SOURCE MATERIAL =
*** Begin section ***
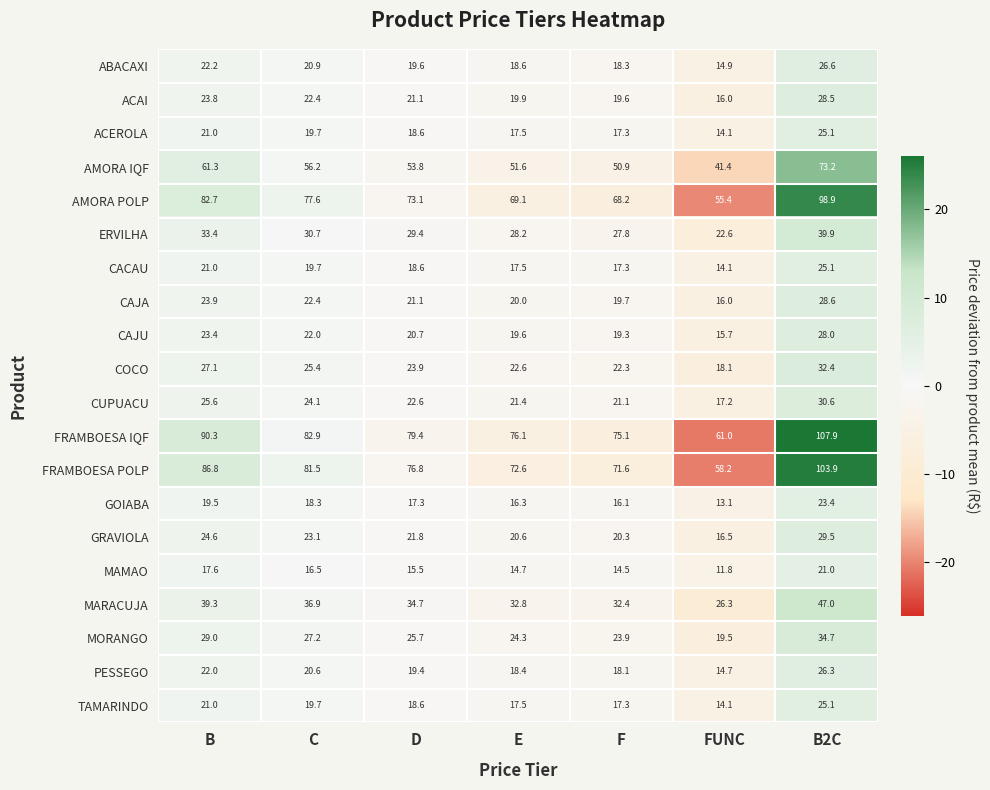

Read the CUPUACU value at B.

25.6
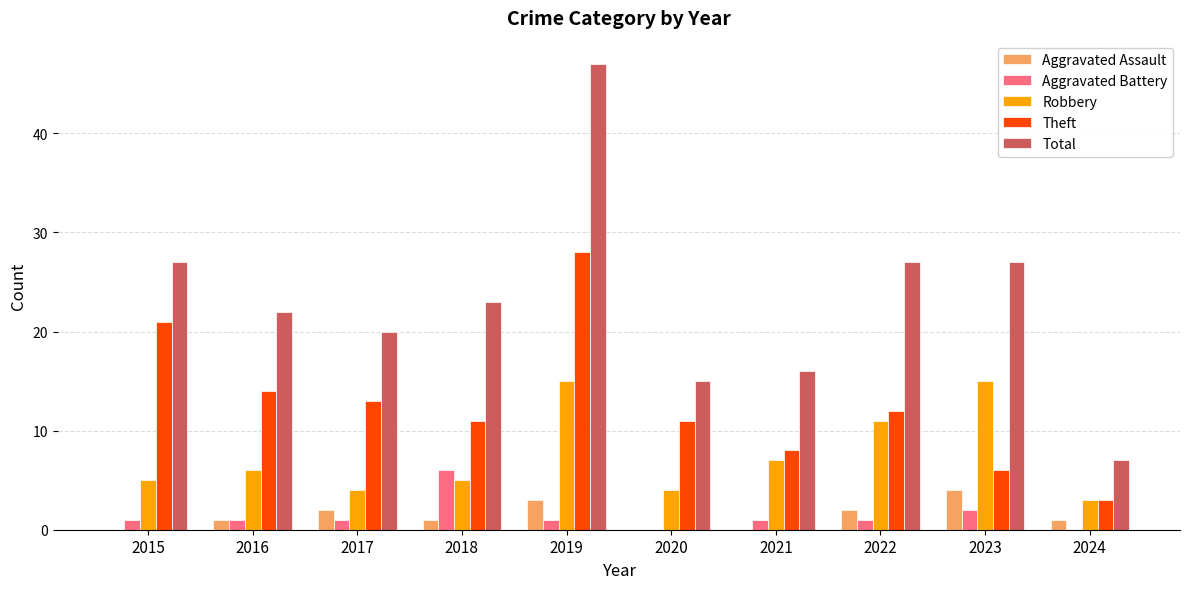

What is the greatest value displayed?

47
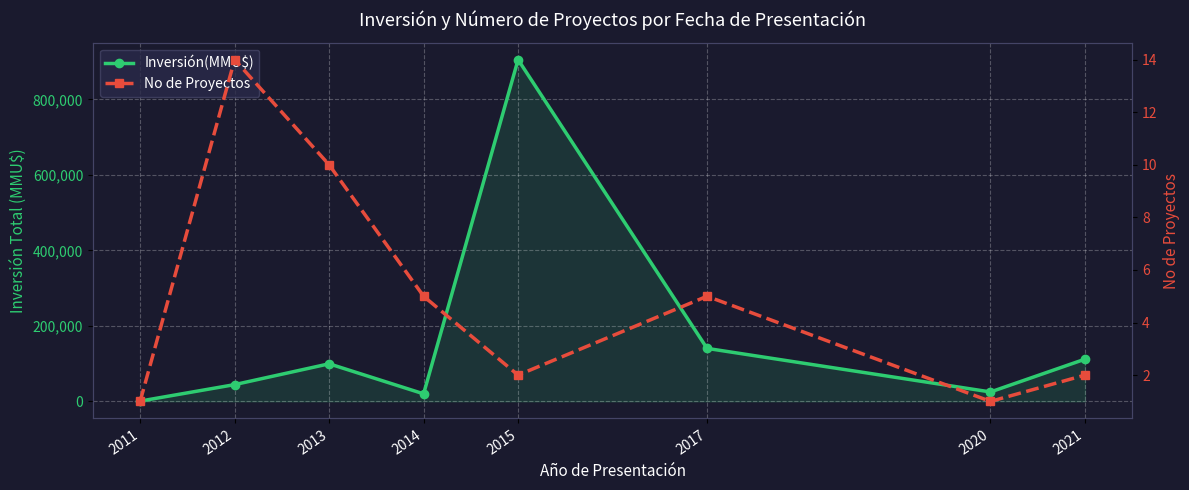

Where is the first local maximum for Inversión(MMU$)?

2013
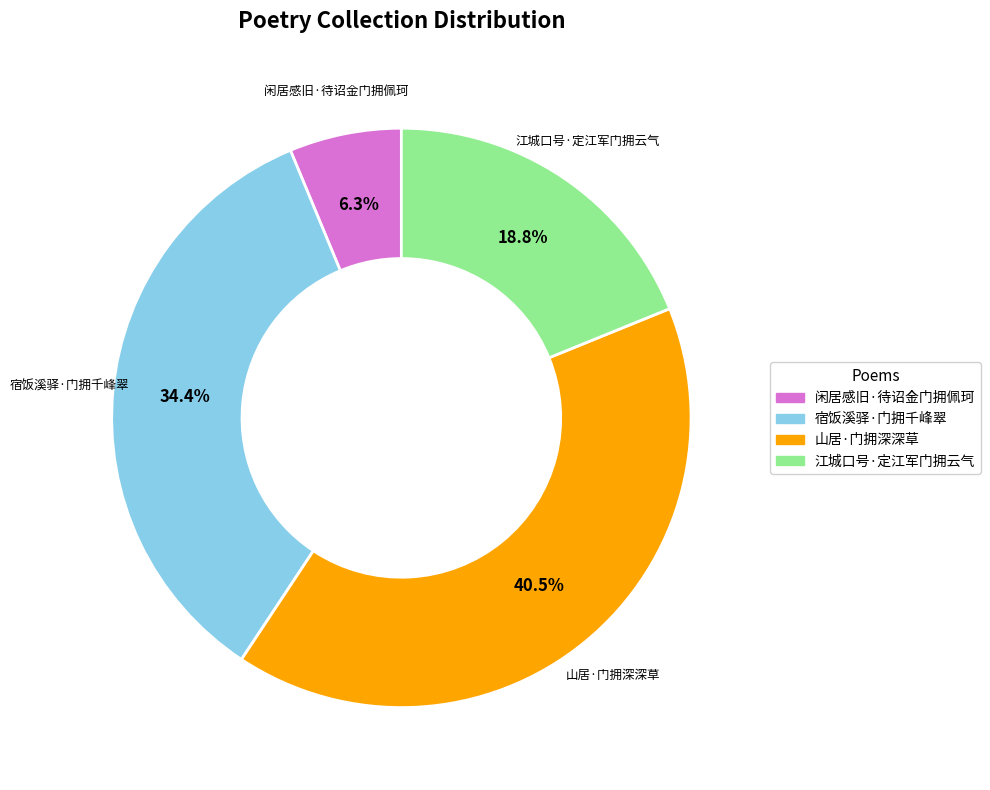

How much of the chart is everything except 山居·门拥深深草?

59.5%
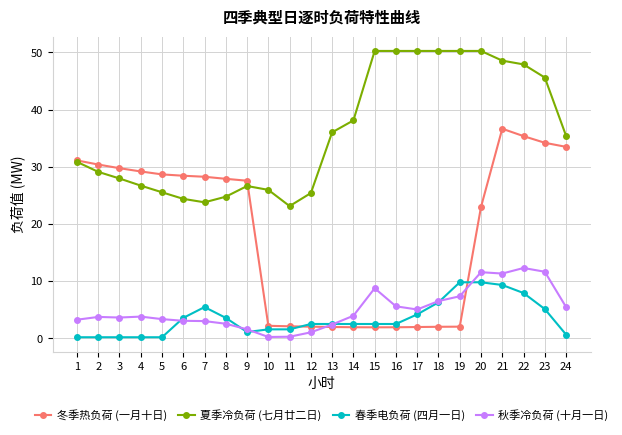

What is the minimum value for 冬季热负荷 (一月十日)?

1.9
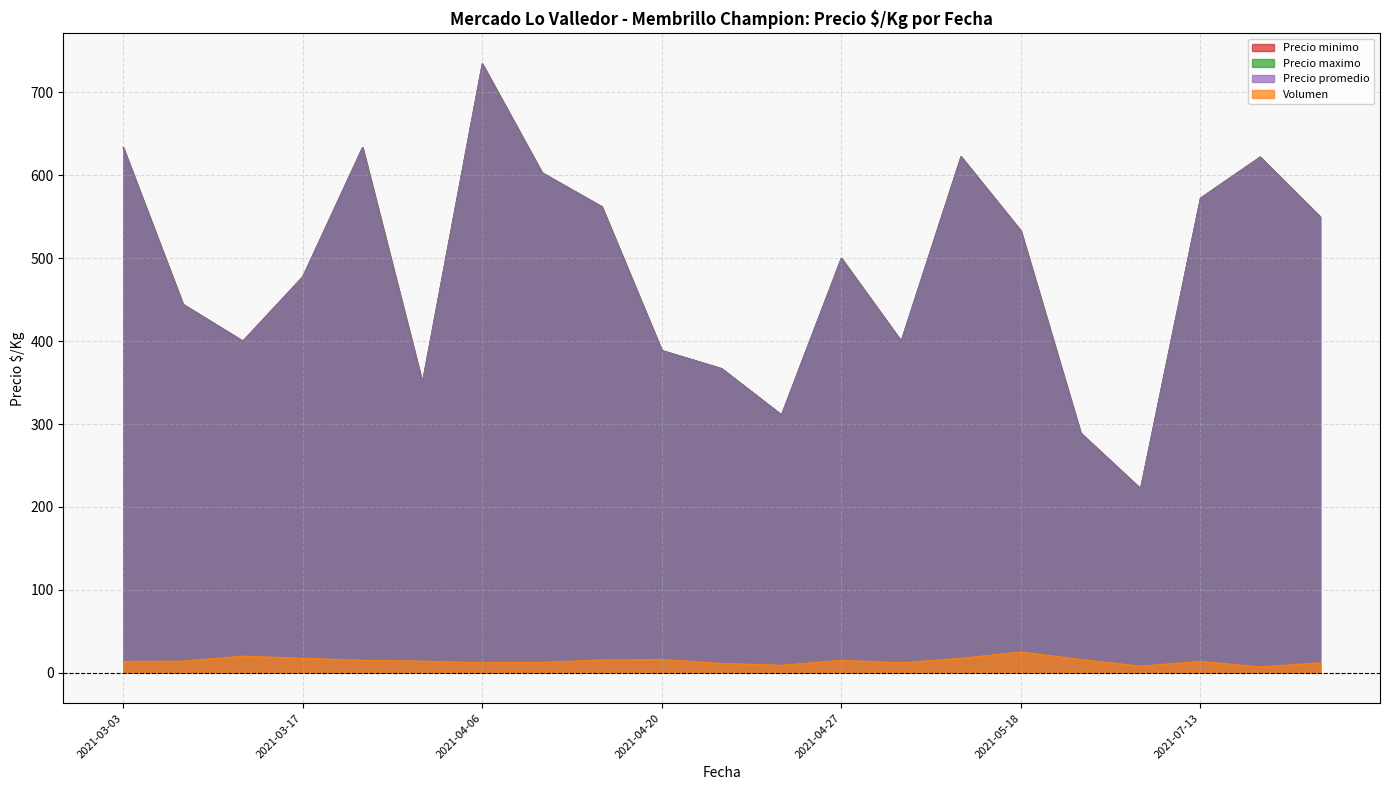

Rank the series by their maximum value, from lowest to highest.

Volumen, Precio minimo, Precio maximo, Precio promedio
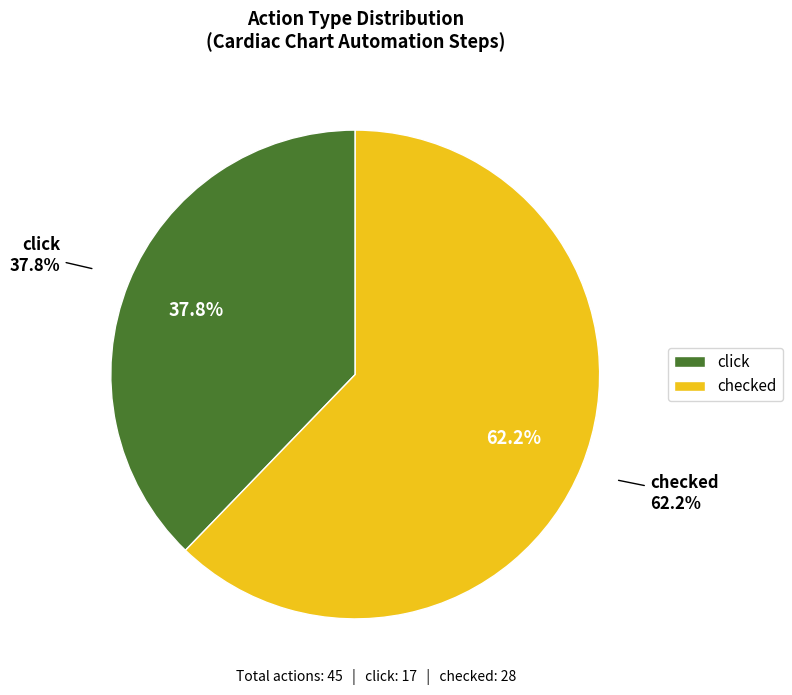

Is there a majority slice in this chart?

Yes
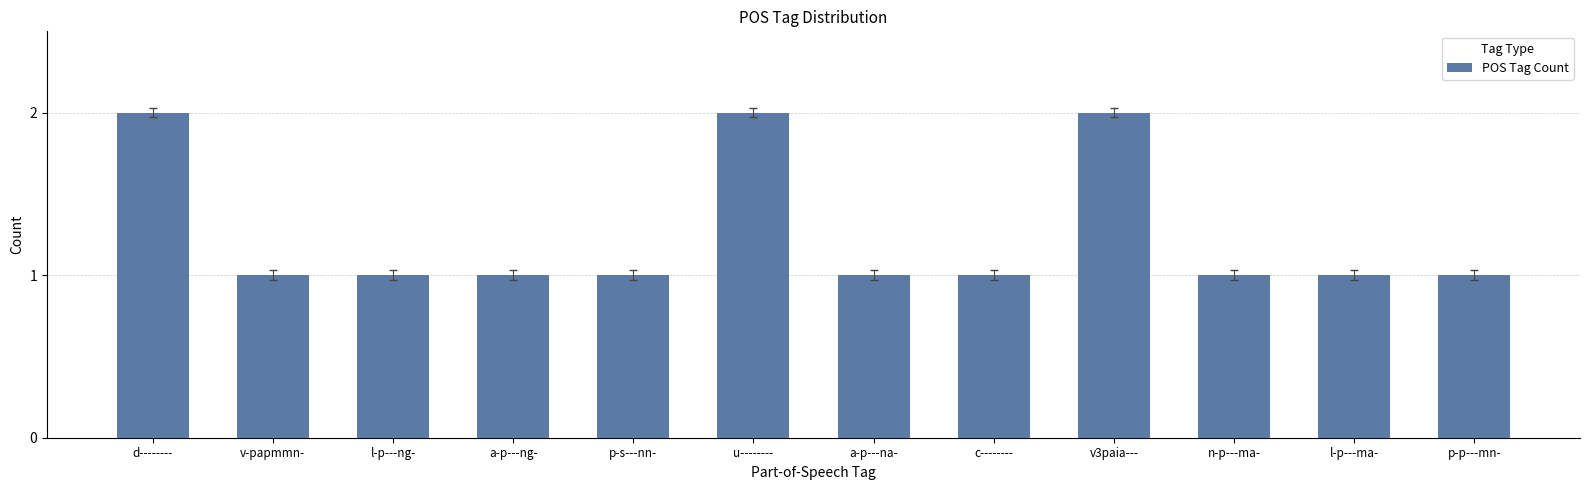

What is the approximate value at a-p---ng-?

1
*** End section ***
WHAT THE EXERCISE ASKS =
Copy the listing above line for line, keeping every character unchanged and omitting the pictures.

EXERCISE OUTPUT =
Read the CUPUACU value at B.

25.6

What is the greatest value displayed?

47

Where is the first local maximum for Inversión(MMU$)?

2013

How much of the chart is everything except 山居·门拥深深草?

59.5%

What is the minimum value for 冬季热负荷 (一月十日)?

1.9

Rank the series by their maximum value, from lowest to highest.

Volumen, Precio minimo, Precio maximo, Precio promedio

Is there a majority slice in this chart?

Yes

What is the approximate value at a-p---ng-?

1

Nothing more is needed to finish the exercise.